● **BRIEF**:
Rewrite the material from its first line through the line containing "genus: Kindbergia", both included, changing every "common name" to "vernacular name" and leaving all else as it stands.
- - - -
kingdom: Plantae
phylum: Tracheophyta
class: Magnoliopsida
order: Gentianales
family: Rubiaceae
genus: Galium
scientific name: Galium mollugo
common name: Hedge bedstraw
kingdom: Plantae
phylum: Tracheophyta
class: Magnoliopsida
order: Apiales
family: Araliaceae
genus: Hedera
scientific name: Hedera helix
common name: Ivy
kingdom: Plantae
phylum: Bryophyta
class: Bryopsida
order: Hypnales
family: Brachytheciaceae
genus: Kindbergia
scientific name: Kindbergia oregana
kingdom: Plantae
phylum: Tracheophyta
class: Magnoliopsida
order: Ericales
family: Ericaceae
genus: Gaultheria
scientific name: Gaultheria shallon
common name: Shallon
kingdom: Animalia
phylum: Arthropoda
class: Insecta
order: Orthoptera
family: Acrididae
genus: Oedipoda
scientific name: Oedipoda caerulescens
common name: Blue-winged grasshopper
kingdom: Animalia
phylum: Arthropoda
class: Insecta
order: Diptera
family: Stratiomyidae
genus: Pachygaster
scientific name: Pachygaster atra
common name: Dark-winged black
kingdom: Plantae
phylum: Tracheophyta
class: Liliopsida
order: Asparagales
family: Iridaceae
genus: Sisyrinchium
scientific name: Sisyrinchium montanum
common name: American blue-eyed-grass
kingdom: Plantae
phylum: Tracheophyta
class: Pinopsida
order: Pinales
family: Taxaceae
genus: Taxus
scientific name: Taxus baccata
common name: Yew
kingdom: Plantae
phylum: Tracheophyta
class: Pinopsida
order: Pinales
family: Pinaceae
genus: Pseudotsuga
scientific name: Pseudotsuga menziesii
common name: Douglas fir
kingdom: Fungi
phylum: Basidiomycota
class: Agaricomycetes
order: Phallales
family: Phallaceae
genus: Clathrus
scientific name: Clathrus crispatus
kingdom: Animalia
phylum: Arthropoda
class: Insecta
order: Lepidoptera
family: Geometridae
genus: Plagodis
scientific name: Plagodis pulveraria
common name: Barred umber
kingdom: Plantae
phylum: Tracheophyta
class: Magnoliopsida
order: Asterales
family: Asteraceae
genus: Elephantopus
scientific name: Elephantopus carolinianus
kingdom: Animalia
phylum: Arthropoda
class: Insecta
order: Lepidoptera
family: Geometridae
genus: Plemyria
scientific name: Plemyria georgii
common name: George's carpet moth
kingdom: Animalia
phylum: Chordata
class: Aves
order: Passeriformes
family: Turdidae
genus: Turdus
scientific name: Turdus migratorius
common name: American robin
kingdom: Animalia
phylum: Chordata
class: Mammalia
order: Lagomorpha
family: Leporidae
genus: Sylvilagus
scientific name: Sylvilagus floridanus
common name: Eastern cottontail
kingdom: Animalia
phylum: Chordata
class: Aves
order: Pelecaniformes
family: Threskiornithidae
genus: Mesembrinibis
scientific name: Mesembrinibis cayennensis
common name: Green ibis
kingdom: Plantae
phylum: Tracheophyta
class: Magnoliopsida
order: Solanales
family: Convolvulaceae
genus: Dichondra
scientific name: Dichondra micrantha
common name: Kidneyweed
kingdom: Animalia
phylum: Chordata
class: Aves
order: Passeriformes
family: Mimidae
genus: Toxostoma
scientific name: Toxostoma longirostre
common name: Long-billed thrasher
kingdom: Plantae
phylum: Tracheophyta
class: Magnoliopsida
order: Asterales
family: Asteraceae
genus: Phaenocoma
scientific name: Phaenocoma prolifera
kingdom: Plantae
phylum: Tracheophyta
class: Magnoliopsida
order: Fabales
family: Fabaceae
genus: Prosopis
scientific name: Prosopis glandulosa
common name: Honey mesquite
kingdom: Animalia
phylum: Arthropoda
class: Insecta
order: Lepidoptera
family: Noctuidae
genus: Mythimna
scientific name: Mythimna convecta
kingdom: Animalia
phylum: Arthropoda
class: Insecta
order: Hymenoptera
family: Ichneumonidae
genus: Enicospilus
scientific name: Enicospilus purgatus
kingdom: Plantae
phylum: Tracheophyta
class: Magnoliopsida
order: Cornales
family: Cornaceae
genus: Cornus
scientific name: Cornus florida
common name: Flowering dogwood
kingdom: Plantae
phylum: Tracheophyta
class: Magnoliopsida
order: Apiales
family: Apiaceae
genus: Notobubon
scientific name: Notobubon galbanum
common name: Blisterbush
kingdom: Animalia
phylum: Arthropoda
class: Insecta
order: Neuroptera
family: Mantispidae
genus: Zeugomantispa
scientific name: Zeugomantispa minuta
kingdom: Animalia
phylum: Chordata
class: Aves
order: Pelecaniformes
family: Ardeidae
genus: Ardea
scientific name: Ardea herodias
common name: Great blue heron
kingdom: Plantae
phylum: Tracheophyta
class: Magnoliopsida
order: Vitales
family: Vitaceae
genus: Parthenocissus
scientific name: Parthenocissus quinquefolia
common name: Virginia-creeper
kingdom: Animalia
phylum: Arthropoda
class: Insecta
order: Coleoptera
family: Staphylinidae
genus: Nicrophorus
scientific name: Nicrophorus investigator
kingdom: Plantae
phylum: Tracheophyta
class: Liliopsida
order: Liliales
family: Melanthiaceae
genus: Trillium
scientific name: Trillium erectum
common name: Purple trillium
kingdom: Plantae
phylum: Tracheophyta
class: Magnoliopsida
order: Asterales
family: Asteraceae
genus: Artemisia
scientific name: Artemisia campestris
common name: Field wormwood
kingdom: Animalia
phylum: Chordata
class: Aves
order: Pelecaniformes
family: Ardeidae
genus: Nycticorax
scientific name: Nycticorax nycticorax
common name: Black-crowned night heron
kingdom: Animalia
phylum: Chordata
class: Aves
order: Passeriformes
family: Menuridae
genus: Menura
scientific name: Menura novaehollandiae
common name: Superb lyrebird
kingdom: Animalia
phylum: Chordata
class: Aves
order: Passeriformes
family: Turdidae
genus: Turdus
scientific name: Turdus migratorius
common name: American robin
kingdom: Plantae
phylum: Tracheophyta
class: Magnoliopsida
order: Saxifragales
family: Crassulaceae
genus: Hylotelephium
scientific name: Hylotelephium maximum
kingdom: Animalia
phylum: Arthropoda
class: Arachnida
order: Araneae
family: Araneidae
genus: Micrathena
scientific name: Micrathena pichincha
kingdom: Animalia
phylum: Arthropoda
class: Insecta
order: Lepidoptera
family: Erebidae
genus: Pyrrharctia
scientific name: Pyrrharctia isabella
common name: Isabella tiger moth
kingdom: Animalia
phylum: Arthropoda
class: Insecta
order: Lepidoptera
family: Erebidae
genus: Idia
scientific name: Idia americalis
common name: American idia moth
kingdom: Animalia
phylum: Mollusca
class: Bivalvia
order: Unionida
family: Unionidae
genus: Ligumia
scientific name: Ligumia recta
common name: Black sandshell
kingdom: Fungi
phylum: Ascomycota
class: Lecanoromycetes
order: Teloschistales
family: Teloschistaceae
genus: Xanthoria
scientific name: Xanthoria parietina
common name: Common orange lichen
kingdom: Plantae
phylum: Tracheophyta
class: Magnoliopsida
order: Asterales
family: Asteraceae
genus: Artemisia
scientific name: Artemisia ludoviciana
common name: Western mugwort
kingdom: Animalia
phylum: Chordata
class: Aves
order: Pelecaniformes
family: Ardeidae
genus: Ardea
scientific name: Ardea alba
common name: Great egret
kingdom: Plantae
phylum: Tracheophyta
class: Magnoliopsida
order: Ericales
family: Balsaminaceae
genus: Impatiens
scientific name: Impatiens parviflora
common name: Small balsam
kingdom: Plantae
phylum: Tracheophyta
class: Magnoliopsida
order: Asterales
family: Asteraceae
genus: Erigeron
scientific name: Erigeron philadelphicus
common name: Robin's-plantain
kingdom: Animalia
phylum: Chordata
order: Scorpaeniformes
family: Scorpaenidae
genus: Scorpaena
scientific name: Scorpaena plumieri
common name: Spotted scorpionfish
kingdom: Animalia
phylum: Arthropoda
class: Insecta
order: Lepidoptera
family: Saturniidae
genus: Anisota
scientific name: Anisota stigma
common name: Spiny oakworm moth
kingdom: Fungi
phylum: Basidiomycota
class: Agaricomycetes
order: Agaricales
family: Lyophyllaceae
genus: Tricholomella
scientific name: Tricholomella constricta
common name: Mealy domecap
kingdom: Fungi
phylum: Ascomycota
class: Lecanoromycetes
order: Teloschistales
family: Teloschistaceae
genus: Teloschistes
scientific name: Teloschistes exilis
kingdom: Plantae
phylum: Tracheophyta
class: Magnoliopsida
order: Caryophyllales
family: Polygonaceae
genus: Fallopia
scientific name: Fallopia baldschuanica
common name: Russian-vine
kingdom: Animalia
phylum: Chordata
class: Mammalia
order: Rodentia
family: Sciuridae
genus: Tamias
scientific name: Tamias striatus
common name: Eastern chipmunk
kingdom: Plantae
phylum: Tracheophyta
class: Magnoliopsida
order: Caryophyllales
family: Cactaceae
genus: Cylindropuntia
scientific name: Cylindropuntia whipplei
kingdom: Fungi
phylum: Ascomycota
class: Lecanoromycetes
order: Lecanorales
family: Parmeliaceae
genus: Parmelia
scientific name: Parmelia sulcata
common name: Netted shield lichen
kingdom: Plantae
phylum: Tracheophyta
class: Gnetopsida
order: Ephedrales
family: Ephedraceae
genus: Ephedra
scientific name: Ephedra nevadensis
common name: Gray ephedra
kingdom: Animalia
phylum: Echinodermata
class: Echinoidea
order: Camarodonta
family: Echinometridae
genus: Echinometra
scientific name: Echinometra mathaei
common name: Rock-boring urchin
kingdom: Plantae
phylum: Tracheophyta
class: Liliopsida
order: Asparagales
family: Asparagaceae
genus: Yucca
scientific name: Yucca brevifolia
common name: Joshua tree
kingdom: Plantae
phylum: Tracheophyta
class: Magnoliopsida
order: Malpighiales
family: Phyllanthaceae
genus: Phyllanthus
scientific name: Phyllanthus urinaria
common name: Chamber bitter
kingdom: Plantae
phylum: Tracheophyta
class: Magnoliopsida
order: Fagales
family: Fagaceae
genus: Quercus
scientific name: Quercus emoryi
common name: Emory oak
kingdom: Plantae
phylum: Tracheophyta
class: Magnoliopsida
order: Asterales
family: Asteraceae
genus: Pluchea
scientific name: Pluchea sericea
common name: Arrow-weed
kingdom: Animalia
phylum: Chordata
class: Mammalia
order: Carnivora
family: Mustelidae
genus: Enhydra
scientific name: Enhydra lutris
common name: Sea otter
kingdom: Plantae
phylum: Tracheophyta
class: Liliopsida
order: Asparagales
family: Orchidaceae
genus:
- - - -
● **EXERCISE RESULT**:
kingdom: Plantae
phylum: Tracheophyta
class: Magnoliopsida
order: Gentianales
family: Rubiaceae
genus: Galium
scientific name: Galium mollugo
vernacular name: Hedge bedstraw
kingdom: Plantae
phylum: Tracheophyta
class: Magnoliopsida
order: Apiales
family: Araliaceae
genus: Hedera
scientific name: Hedera helix
vernacular name: Ivy
kingdom: Plantae
phylum: Bryophyta
class: Bryopsida
order: Hypnales
family: Brachytheciaceae
genus: Kindbergia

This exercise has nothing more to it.